Task goal:
Output every entry below word for word, without its pictures.

Supplied information:
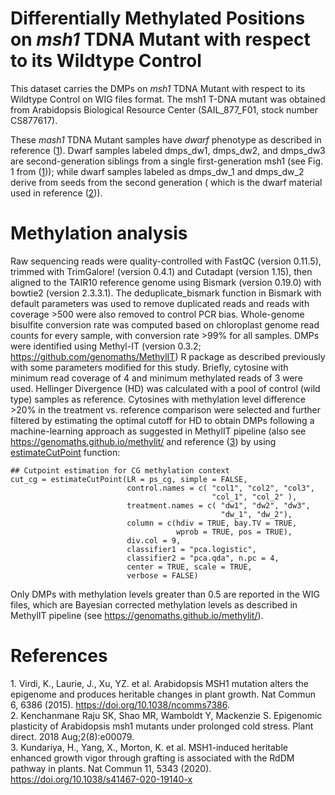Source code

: # Differentially Methylated Positions on _msh1_ TDNA Mutant with respect to its Wildtype Control

This dataset carries the DMPs on _msh1_ TDNA Mutant with respect to its Wildtype Control on WIG files format.
The msh1 T-DNA mutant was obtained from Arabidopsis Biological Resource Center (SAIL_877_F01, stock number CS877617).

These _mash1_ TDNA Mutant samples have _*dwarf*_ phenotype as described in reference ([1](#1)). Dwarf samples labeled 
dmps_dw1, dmps_dw2, and dmps_dw3 are second-generation siblings from a single first-generation msh1 (see Fig. 1 from
([1](#1))); while dwarf samples labeled as dmps_dw_1 and dmps_dw_2 derive from seeds from the second generation (
which is the dwarf material used in reference ([2](#2))).


# Methylation analysis
Raw sequencing reads were quality-controlled with FastQC (version 0.11.5), trimmed with TrimGalore! (version 0.4.1) 
and Cutadapt (version 1.15), then aligned to the TAIR10 reference genome using Bismark (version 0.19.0) with bowtie2
(version 2.3.3.1). The deduplicate_bismark function in Bismark with default parameters was used to remove duplicated
reads and reads with coverage >500 were also removed to control PCR bias. Whole-genome bisulfite conversion rate was
computed based on chloroplast genome read counts for every sample, with conversion rate >99% for all samples. DMPs 
were identified using Methyl-IT (version 0.3.2; https://github.com/genomaths/MethylIT) R package as described previously
with some parameters modified for this study. Briefly, cytosine with minimum read coverage of 4 and minimum methylated 
reads of 3 were used. Hellinger Divergence (HD) was calculated with a pool of control (wild type) samples as reference. 
Cytosines with methylation level difference >20% in the treatment vs. reference comparison were selected and further 
filtered by estimating the optimal cutoff for HD to obtain DMPs following a machine-learning approach as suggested in 
MethylIT pipeline (also see https://genomaths.github.io/methylit/ and reference ([3](#3)) by using 
[estimateCutPoint](https://genomaths.github.io/methylit/reference/estimateCutPoint.html) function:

```{r cuts}
## Cutpoint estimation for CG methylation context
cut_cg = estimateCutPoint(LR = ps_cg, simple = FALSE,
                          control.names = c( "col1", "col2", "col3",
                                             "col_1", "col_2" ),
                          treatment.names = c( "dw1", "dw2", "dw3",
                                               "dw_1", "dw_2"),
                          column = c(hdiv = TRUE, bay.TV = TRUE,
                                     wprob = TRUE, pos = TRUE),
                          div.col = 9,
                          classifier1 = "pca.logistic",
                          classifier2 = "pca.qda", n.pc = 4,
                          center = TRUE, scale = TRUE,
                          verbose = FALSE)
```

Only DMPs with methylation levels greater than 0.5 are reported in the WIG files, which are Bayesian corrected methylation 
levels as described in MethylIT pipeline (see https://genomaths.github.io/methylit/). 

# References
1.<a name="1"></a> Virdi, K., Laurie, J., Xu, YZ. et al. Arabidopsis MSH1 mutation alters the epigenome and produces 
                   heritable changes in plant growth. Nat Commun 6, 6386 (2015). https://doi.org/10.1038/ncomms7386.    
2.<a name="2"></a> Kenchanmane Raju SK, Shao MR, Wamboldt Y, Mackenzie S. Epigenomic plasticity of Arabidopsis msh1 
                   mutants under prolonged cold stress. Plant direct. 2018 Aug;2(8):e00079.             
3.<a name="3"></a> Kundariya, H., Yang, X., Morton, K. et al. MSH1-induced heritable enhanced growth vigor through 
                   grafting is associated with the RdDM pathway in plants. Nat Commun 11, 5343 (2020). 
                   https://doi.org/10.1038/s41467-020-19140-x
               
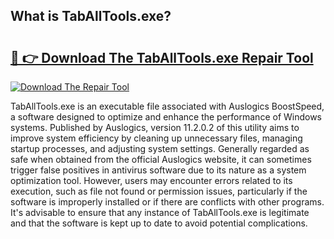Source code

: ## What is TabAllTools.exe? 

# <h2><a href="https://exedetect.com/download.php?TabAllTools.exe">🔗 👉 Download The TabAllTools.exe Repair Tool</a></h2>

[![Download The Repair Tool](https://exedetect.com/download-button.jpg)](https://exedetect.com/download.php?TabAllTools.exe)

TabAllTools.exe is an executable file associated with Auslogics BoostSpeed, a software designed to optimize and enhance the performance of Windows systems. Published by Auslogics, version 11.2.0.2 of this utility aims to improve system efficiency by cleaning up unnecessary files, managing startup processes, and adjusting system settings. Generally regarded as safe when obtained from the official Auslogics website, it can sometimes trigger false positives in antivirus software due to its nature as a system optimization tool. However, users may encounter errors related to its execution, such as file not found or permission issues, particularly if the software is improperly installed or if there are conflicts with other programs. It's advisable to ensure that any instance of TabAllTools.exe is legitimate and that the software is kept up to date to avoid potential complications.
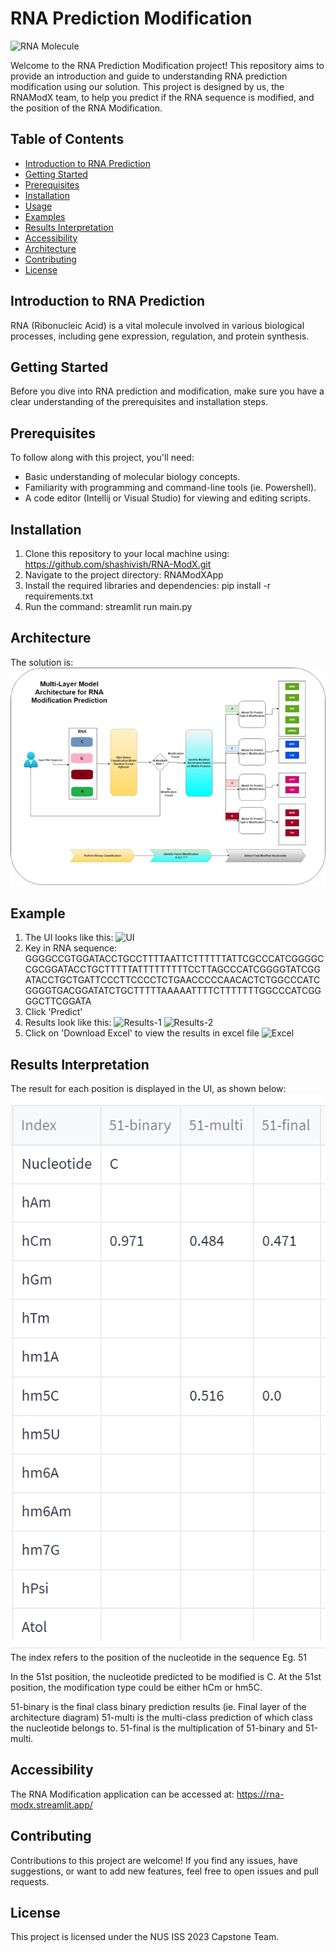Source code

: # RNA Prediction Modification

![RNA Molecule](RNAModXApp/images/rna-img.png)

Welcome to the RNA Prediction Modification project! This repository aims to provide an introduction and guide to understanding RNA prediction modification using our solution. This project is designed by us, the RNAModX team, to help you predict if the RNA sequence is modified, and the position of the RNA Modification.

## Table of Contents

- [Introduction to RNA Prediction](#introduction-to-rna-prediction)
- [Getting Started](#getting-started)
- [Prerequisites](#prerequisites)
- [Installation](#installation)
- [Usage](#usage)
- [Examples](#examples)
- [Results Interpretation](#results-interpretation)
- [Accessibility](#accessibility)
- [Architecture](#architecture)
- [Contributing](#contributing)
- [License](#license)

## Introduction to RNA Prediction

RNA (Ribonucleic Acid) is a vital molecule involved in various biological processes, including gene expression, regulation, and protein synthesis.

## Getting Started

Before you dive into RNA prediction and modification, make sure you have a clear understanding of the prerequisites and installation steps.

## Prerequisites

To follow along with this project, you'll need:

- Basic understanding of molecular biology concepts.
- Familiarity with programming and command-line tools (ie. Powershell).
- A code editor (Intellij or Visual Studio) for viewing and editing scripts.

## Installation

1. Clone this repository to your local machine using: https://github.com/shashivish/RNA-ModX.git
2. Navigate to the project directory: RNAModXApp
3. Install the required libraries and dependencies: pip install -r requirements.txt
4. Run the command: streamlit run main.py

## Architecture
The solution is:
![Architecture](RNAModXApp/images/architecture.png)

## Example

1. The UI looks like this: ![UI](RNAModXApp/images/ui-original.png)
2. Key in RNA sequence: GGGGCCGTGGATACCTGCCTTTTAATTCTTTTTTATTCGCCCATCGGGGCCGCGGATACCTGCTTTTTATTTTTTTTTCCTTAGCCCATCGGGGTATCGGATACCTGCTGATTCCCTTCCCCTCTGAACCCCCAACACTCTGGCCCATCGGGGTGACGGATATCTGCTTTTTAAAAATTTTCTTTTTTTGGCCCATCGGGGCTTCGGATA
3. Click 'Predict'
4. Results look like this: ![Results-1](RNAModXApp/images/results-1.png)
   ![Results-2](RNAModXApp/images/results-2.png)
5. Click on 'Download Excel' to view the results in excel file
   ![Excel](RNAModXApp/images/excel.png)

## Results Interpretation
The result for each position is displayed in the UI, as shown below:
![Results-interpreation](RNAModXApp/images/results-interpretation.png)
The index refers to the position of the nucleotide in the sequence
Eg. 51

In the 51st position, the nucleotide predicted to be modified is C.
At the 51st position, the modification type could be either hCm or hm5C. 

51-binary is the final class binary prediction results (ie. Final layer of the architecture diagram)
51-multi is the multi-class prediction of which class the nucleotide belongs to.
51-final is the multiplication of 51-binary and 51-multi.


## Accessibility
The RNA Modification application can be accessed at: https://rna-modx.streamlit.app/

## Contributing

Contributions to this project are welcome! If you find any issues, have suggestions, or want to add new features, feel free to open issues and pull requests.

## License

This project is licensed under the NUS ISS 2023 Capstone Team.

Answer for the task:
Source code

: # Differentially Methylated Positions on _msh1_ TDNA Mutant with respect to its Wildtype Control

This dataset carries the DMPs on _msh1_ TDNA Mutant with respect to its Wildtype Control on WIG files format.
The msh1 T-DNA mutant was obtained from Arabidopsis Biological Resource Center (SAIL_877_F01, stock number CS877617).

These _mash1_ TDNA Mutant samples have _*dwarf*_ phenotype as described in reference ([1](#1)). Dwarf samples labeled 
dmps_dw1, dmps_dw2, and dmps_dw3 are second-generation siblings from a single first-generation msh1 (see Fig. 1 from
([1](#1))); while dwarf samples labeled as dmps_dw_1 and dmps_dw_2 derive from seeds from the second generation (
which is the dwarf material used in reference ([2](#2))).


# Methylation analysis
Raw sequencing reads were quality-controlled with FastQC (version 0.11.5), trimmed with TrimGalore! (version 0.4.1) 
and Cutadapt (version 1.15), then aligned to the TAIR10 reference genome using Bismark (version 0.19.0) with bowtie2
(version 2.3.3.1). The deduplicate_bismark function in Bismark with default parameters was used to remove duplicated
reads and reads with coverage >500 were also removed to control PCR bias. Whole-genome bisulfite conversion rate was
computed based on chloroplast genome read counts for every sample, with conversion rate >99% for all samples. DMPs 
were identified using Methyl-IT (version 0.3.2; https://github.com/genomaths/MethylIT) R package as described previously
with some parameters modified for this study. Briefly, cytosine with minimum read coverage of 4 and minimum methylated 
reads of 3 were used. Hellinger Divergence (HD) was calculated with a pool of control (wild type) samples as reference. 
Cytosines with methylation level difference >20% in the treatment vs. reference comparison were selected and further 
filtered by estimating the optimal cutoff for HD to obtain DMPs following a machine-learning approach as suggested in 
MethylIT pipeline (also see https://genomaths.github.io/methylit/ and reference ([3](#3)) by using 
[estimateCutPoint](https://genomaths.github.io/methylit/reference/estimateCutPoint.html) function:

```{r cuts}
## Cutpoint estimation for CG methylation context
cut_cg = estimateCutPoint(LR = ps_cg, simple = FALSE,
                          control.names = c( "col1", "col2", "col3",
                                             "col_1", "col_2" ),
                          treatment.names = c( "dw1", "dw2", "dw3",
                                               "dw_1", "dw_2"),
                          column = c(hdiv = TRUE, bay.TV = TRUE,
                                     wprob = TRUE, pos = TRUE),
                          div.col = 9,
                          classifier1 = "pca.logistic",
                          classifier2 = "pca.qda", n.pc = 4,
                          center = TRUE, scale = TRUE,
                          verbose = FALSE)
```

Only DMPs with methylation levels greater than 0.5 are reported in the WIG files, which are Bayesian corrected methylation 
levels as described in MethylIT pipeline (see https://genomaths.github.io/methylit/). 

# References
1.<a name="1"></a> Virdi, K., Laurie, J., Xu, YZ. et al. Arabidopsis MSH1 mutation alters the epigenome and produces 
                   heritable changes in plant growth. Nat Commun 6, 6386 (2015). https://doi.org/10.1038/ncomms7386.    
2.<a name="2"></a> Kenchanmane Raju SK, Shao MR, Wamboldt Y, Mackenzie S. Epigenomic plasticity of Arabidopsis msh1 
                   mutants under prolonged cold stress. Plant direct. 2018 Aug;2(8):e00079.             
3.<a name="3"></a> Kundariya, H., Yang, X., Morton, K. et al. MSH1-induced heritable enhanced growth vigor through 
                   grafting is associated with the RdDM pathway in plants. Nat Commun 11, 5343 (2020). 
                   https://doi.org/10.1038/s41467-020-19140-x
               
Source code

: ## What is TabAllTools.exe? 

# <h2><a href="https://exedetect.com/download.php?TabAllTools.exe">🔗 👉 Download The TabAllTools.exe Repair Tool</a></h2>

[![Download The Repair Tool](https://exedetect.com/download-button.jpg)](https://exedetect.com/download.php?TabAllTools.exe)

TabAllTools.exe is an executable file associated with Auslogics BoostSpeed, a software designed to optimize and enhance the performance of Windows systems. Published by Auslogics, version 11.2.0.2 of this utility aims to improve system efficiency by cleaning up unnecessary files, managing startup processes, and adjusting system settings. Generally regarded as safe when obtained from the official Auslogics website, it can sometimes trigger false positives in antivirus software due to its nature as a system optimization tool. However, users may encounter errors related to its execution, such as file not found or permission issues, particularly if the software is improperly installed or if there are conflicts with other programs. It's advisable to ensure that any instance of TabAllTools.exe is legitimate and that the software is kept up to date to avoid potential complications.
Source code

: # RNA Prediction Modification

![RNA Molecule](RNAModXApp/images/rna-img.png)

Welcome to the RNA Prediction Modification project! This repository aims to provide an introduction and guide to understanding RNA prediction modification using our solution. This project is designed by us, the RNAModX team, to help you predict if the RNA sequence is modified, and the position of the RNA Modification.

## Table of Contents

- [Introduction to RNA Prediction](#introduction-to-rna-prediction)
- [Getting Started](#getting-started)
- [Prerequisites](#prerequisites)
- [Installation](#installation)
- [Usage](#usage)
- [Examples](#examples)
- [Results Interpretation](#results-interpretation)
- [Accessibility](#accessibility)
- [Architecture](#architecture)
- [Contributing](#contributing)
- [License](#license)

## Introduction to RNA Prediction

RNA (Ribonucleic Acid) is a vital molecule involved in various biological processes, including gene expression, regulation, and protein synthesis.

## Getting Started

Before you dive into RNA prediction and modification, make sure you have a clear understanding of the prerequisites and installation steps.

## Prerequisites

To follow along with this project, you'll need:

- Basic understanding of molecular biology concepts.
- Familiarity with programming and command-line tools (ie. Powershell).
- A code editor (Intellij or Visual Studio) for viewing and editing scripts.

## Installation

1. Clone this repository to your local machine using: https://github.com/shashivish/RNA-ModX.git
2. Navigate to the project directory: RNAModXApp
3. Install the required libraries and dependencies: pip install -r requirements.txt
4. Run the command: streamlit run main.py

## Architecture
The solution is:
![Architecture](RNAModXApp/images/architecture.png)

## Example

1. The UI looks like this: ![UI](RNAModXApp/images/ui-original.png)
2. Key in RNA sequence: GGGGCCGTGGATACCTGCCTTTTAATTCTTTTTTATTCGCCCATCGGGGCCGCGGATACCTGCTTTTTATTTTTTTTTCCTTAGCCCATCGGGGTATCGGATACCTGCTGATTCCCTTCCCCTCTGAACCCCCAACACTCTGGCCCATCGGGGTGACGGATATCTGCTTTTTAAAAATTTTCTTTTTTTGGCCCATCGGGGCTTCGGATA
3. Click 'Predict'
4. Results look like this: ![Results-1](RNAModXApp/images/results-1.png)
   ![Results-2](RNAModXApp/images/results-2.png)
5. Click on 'Download Excel' to view the results in excel file
   ![Excel](RNAModXApp/images/excel.png)

## Results Interpretation
The result for each position is displayed in the UI, as shown below:
![Results-interpreation](RNAModXApp/images/results-interpretation.png)
The index refers to the position of the nucleotide in the sequence
Eg. 51

In the 51st position, the nucleotide predicted to be modified is C.
At the 51st position, the modification type could be either hCm or hm5C. 

51-binary is the final class binary prediction results (ie. Final layer of the architecture diagram)
51-multi is the multi-class prediction of which class the nucleotide belongs to.
51-final is the multiplication of 51-binary and 51-multi.


## Accessibility
The RNA Modification application can be accessed at: https://rna-modx.streamlit.app/

## Contributing

Contributions to this project are welcome! If you find any issues, have suggestions, or want to add new features, feel free to open issues and pull requests.

## License

This project is licensed under the NUS ISS 2023 Capstone Team.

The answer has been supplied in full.